# [WORK TASK]
The reply should be the records repeated exactly, without any images.

*****

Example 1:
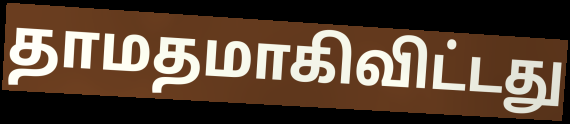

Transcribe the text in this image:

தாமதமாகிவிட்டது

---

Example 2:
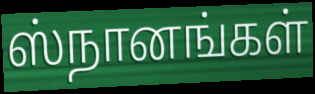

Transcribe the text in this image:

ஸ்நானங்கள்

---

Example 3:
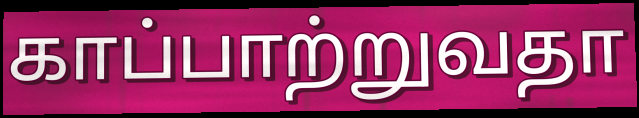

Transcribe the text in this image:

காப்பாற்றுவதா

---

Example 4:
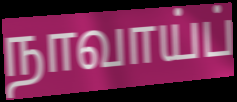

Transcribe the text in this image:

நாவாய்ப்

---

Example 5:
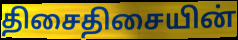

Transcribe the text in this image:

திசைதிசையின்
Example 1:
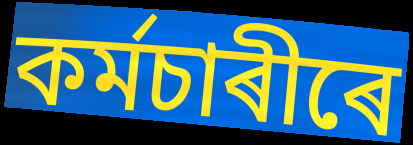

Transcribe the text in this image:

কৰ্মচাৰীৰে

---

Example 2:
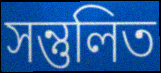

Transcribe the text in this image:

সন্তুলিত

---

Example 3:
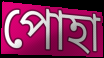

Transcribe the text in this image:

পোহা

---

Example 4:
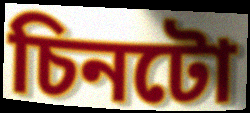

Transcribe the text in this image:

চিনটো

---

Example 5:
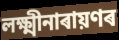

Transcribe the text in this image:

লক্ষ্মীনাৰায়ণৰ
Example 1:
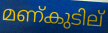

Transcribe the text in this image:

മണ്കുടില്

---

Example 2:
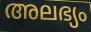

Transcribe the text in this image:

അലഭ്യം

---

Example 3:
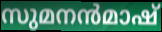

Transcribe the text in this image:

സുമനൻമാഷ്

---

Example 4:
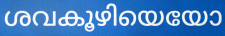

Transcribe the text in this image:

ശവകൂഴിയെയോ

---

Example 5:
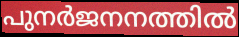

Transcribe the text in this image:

*****

# [RESPONSE BELOW]
Example 1:

Transcribe the text in this image:

தாமதமாகிவிட்டது

---

Example 2:

Transcribe the text in this image:

ஸ்நானங்கள்

---

Example 3:

Transcribe the text in this image:

காப்பாற்றுவதா

---

Example 4:

Transcribe the text in this image:

நாவாய்ப்

---

Example 5:

Transcribe the text in this image:

திசைதிசையின்
Example 1:

Transcribe the text in this image:

কৰ্মচাৰীৰে

---

Example 2:

Transcribe the text in this image:

সন্তুলিত

---

Example 3:

Transcribe the text in this image:

পোহা

---

Example 4:

Transcribe the text in this image:

চিনটো

---

Example 5:

Transcribe the text in this image:

লক্ষ্মীনাৰায়ণৰ
Example 1:

Transcribe the text in this image:

മണ്കുടില്

---

Example 2:

Transcribe the text in this image:

അലഭ്യം

---

Example 3:

Transcribe the text in this image:

സുമനൻമാഷ്

---

Example 4:

Transcribe the text in this image:

ശവകൂഴിയെയോ

---

Example 5:

Transcribe the text in this image:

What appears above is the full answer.